The Indiana Department of Education started carrying out the plan to move to ILEARN over the summer and eventually selected the American Institutes for Research to write the test, a company that helped create the Common-Core affiliated Smarter balanced test. AIR’s proposal said they were prepared to create tests for elementary, middle and high school students.

Then, the “graduation pathways” committee, which includes Behning and Sen. Dennis Kruse, the Senate Education Committee chairman, upended the plan by suggesting the state instead use the SAT or ACT to test high schoolers. The committee said the change would result in a yearly test that has more value to students and is something they can use if they plan to attend college. Under their proposal, the change would have come during the 2021-22 school year.

When lawmakers began the 2018 session, they proposed House Bill 1426, which had a 2019 start. This bill passed out of both chambers and the timeline was unchanged until Wednesday.

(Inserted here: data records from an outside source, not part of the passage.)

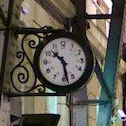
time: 10:28
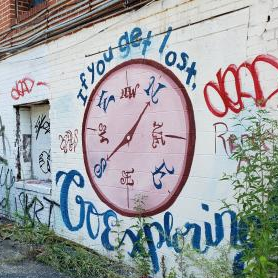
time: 8:06
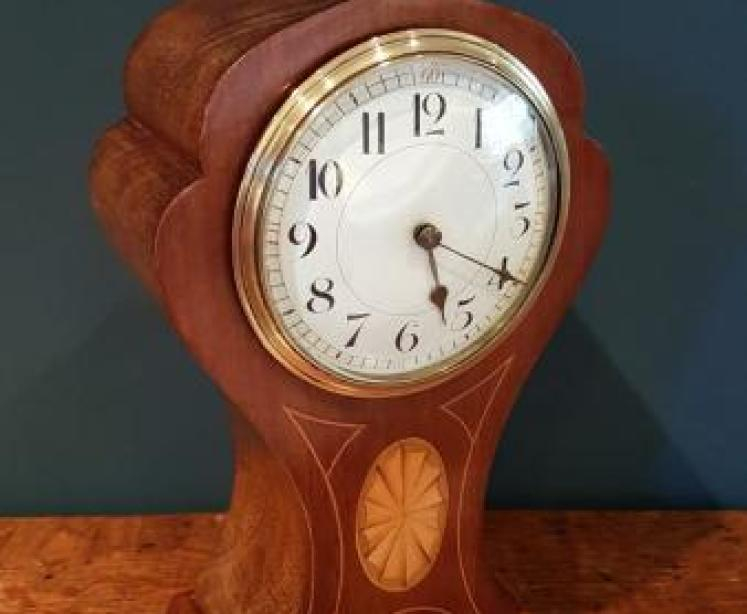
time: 5:19
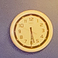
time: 5:29
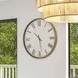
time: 10:28
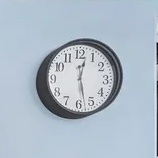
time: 12:27
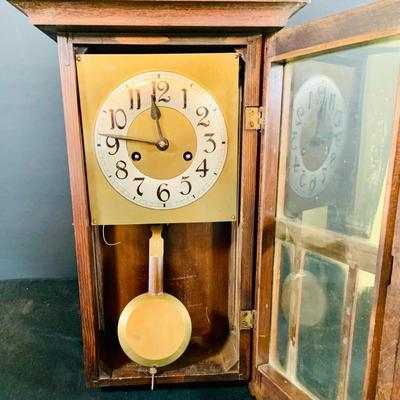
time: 11:46
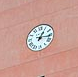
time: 1:16
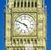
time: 4:49
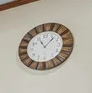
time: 11:07
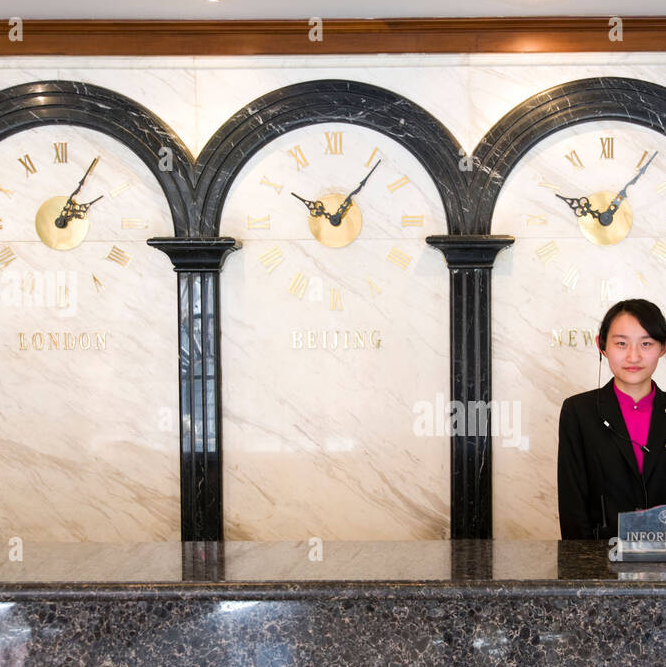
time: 10:07
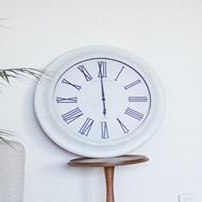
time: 5:59
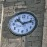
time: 11:12
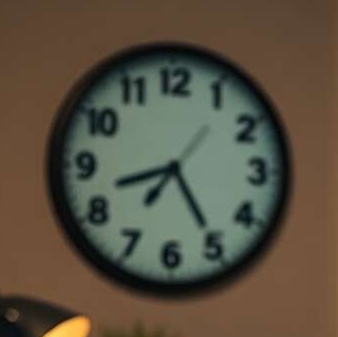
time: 8:24
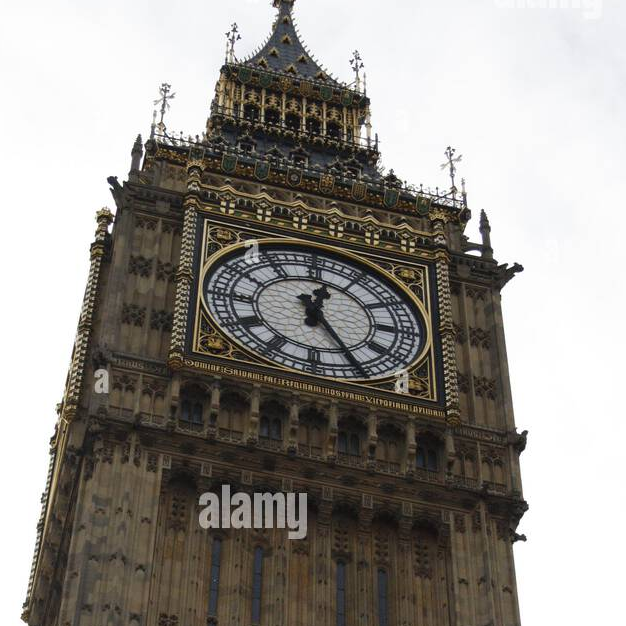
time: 12:24
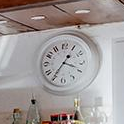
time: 3:35
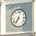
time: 7:03
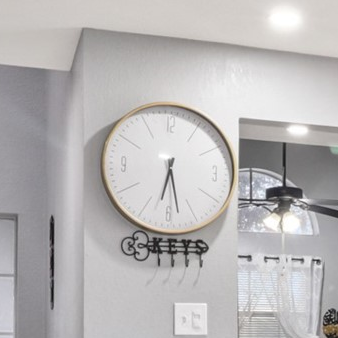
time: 6:28
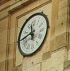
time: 11:43
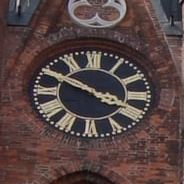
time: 3:49
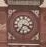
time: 3:35
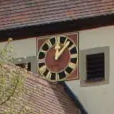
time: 12:06
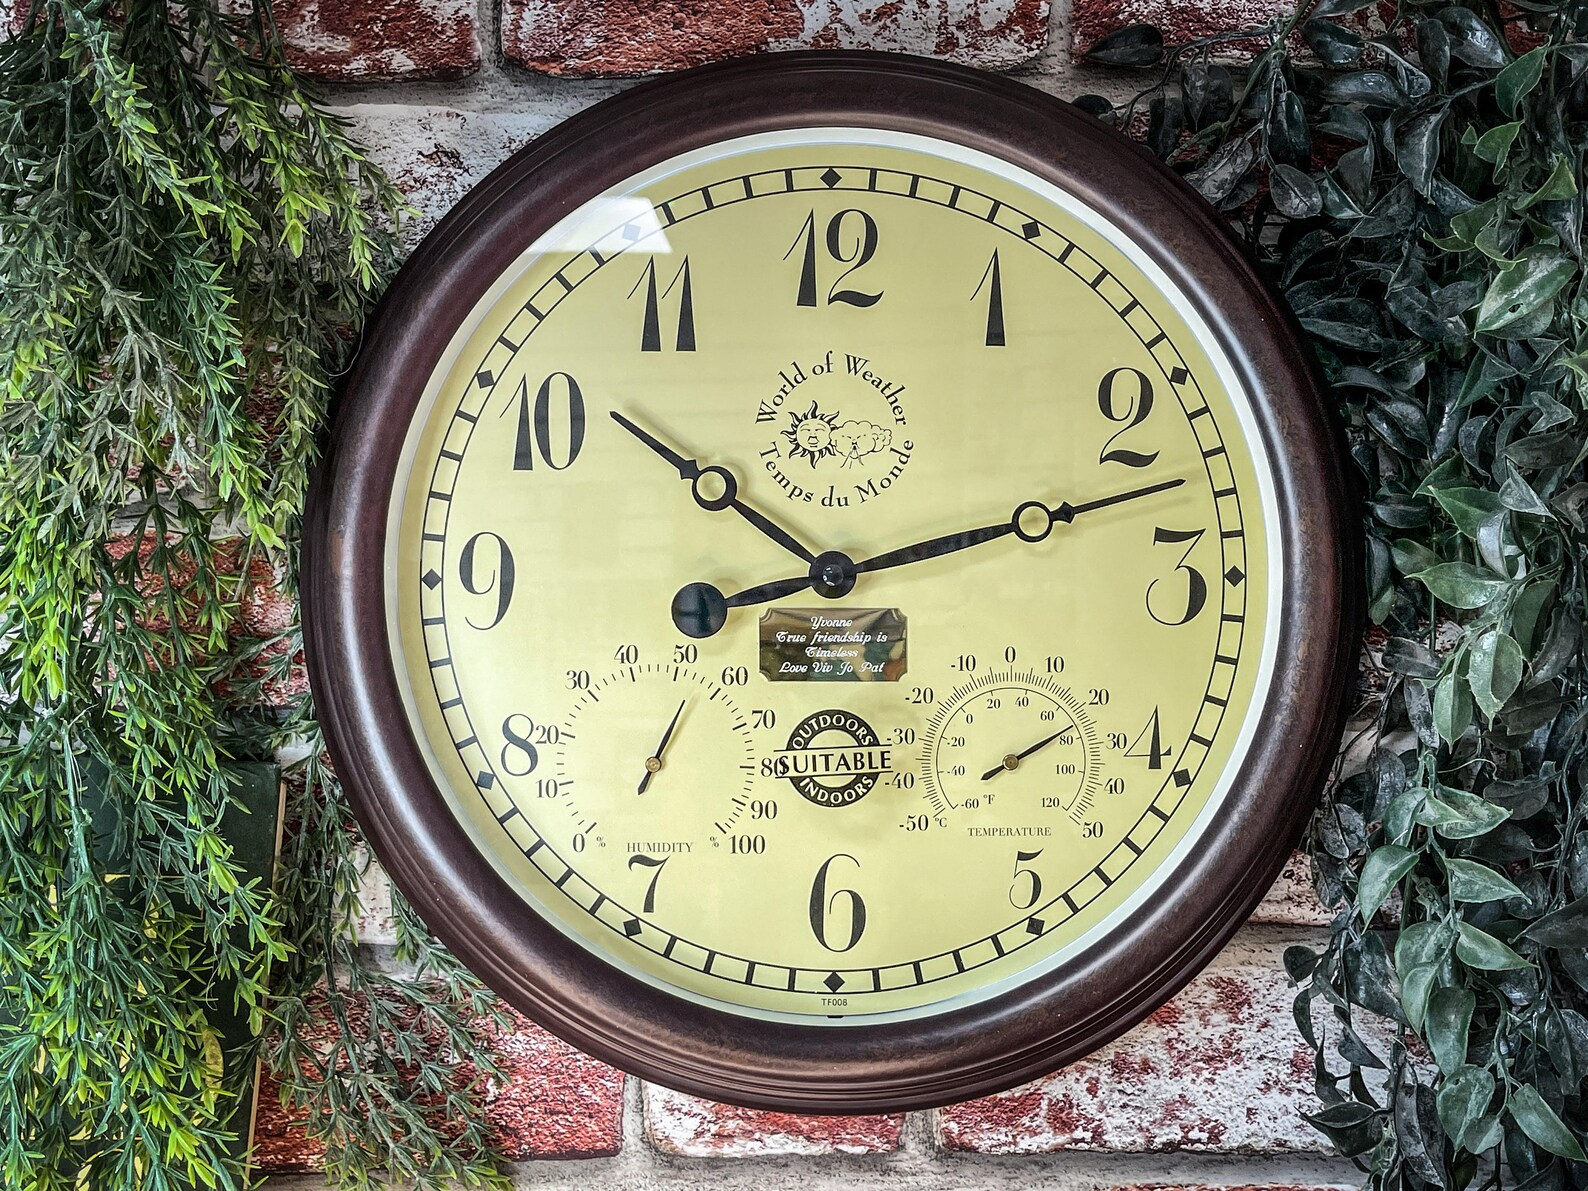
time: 10:12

In the meantime, the Indiana Department of Education and the Indiana State Board of Education must decide what test high schoolers will take in 2019 and 2020 and how the state as a whole will transition from an Indiana-specific 10th grade ISTEP exam to a college entrance exam.

It’s not clear what approach state education officials will take, but one option is to go forward with AIR’s plan to create high school end-of-course exams. The state will already need a U.S. Government exam, which lawmakers made an option for districts last year, and likely will need one for science because college entrance exams include little to no science content. It could make sense to move ahead with English and math as well, though it will ultimately be up to the state board.

Some educators and national education advocates have raised concerns about whether an exam like the SAT or ACT is appropriate for measuring schools, though 14 states already do.

Jeff Butts, superintendent of Wayne Township, told state board members last week that using the college entrance exams seemed to contradict the state’s focus on students who go straight into the workforce and don’t plan to attend college. And a report from Achieve, a national nonprofit that helps states work on academic standards and tests, cautioned states against using the exams for state accountability because they weren’t designed to measure how well students have mastered state standards.

“The danger in using admissions tests as accountability tests for high school is that many high school teachers will be driven to devote scarce course time to middle school topics, water down the high school content they are supposed to teach in mathematics, or too narrowly focus on a limited range of skills in (English),” the report stated.

House Bill 1426 would also combine Indiana’s four diplomas into a single diploma with four “designations” that mirror current diploma tracks. In addition, it would change rules for getting a graduation waiver and create an “alternate diploma” for students with severe special needs.The bill would also allow the Indiana State Board of Education to consider alternatives to Algebra 2 as a graduation requirement and eliminates the requirement that schools give the Accuplacer remediation test.

It next heads to Gov. Eric Holcomb’s desk to be signed into law.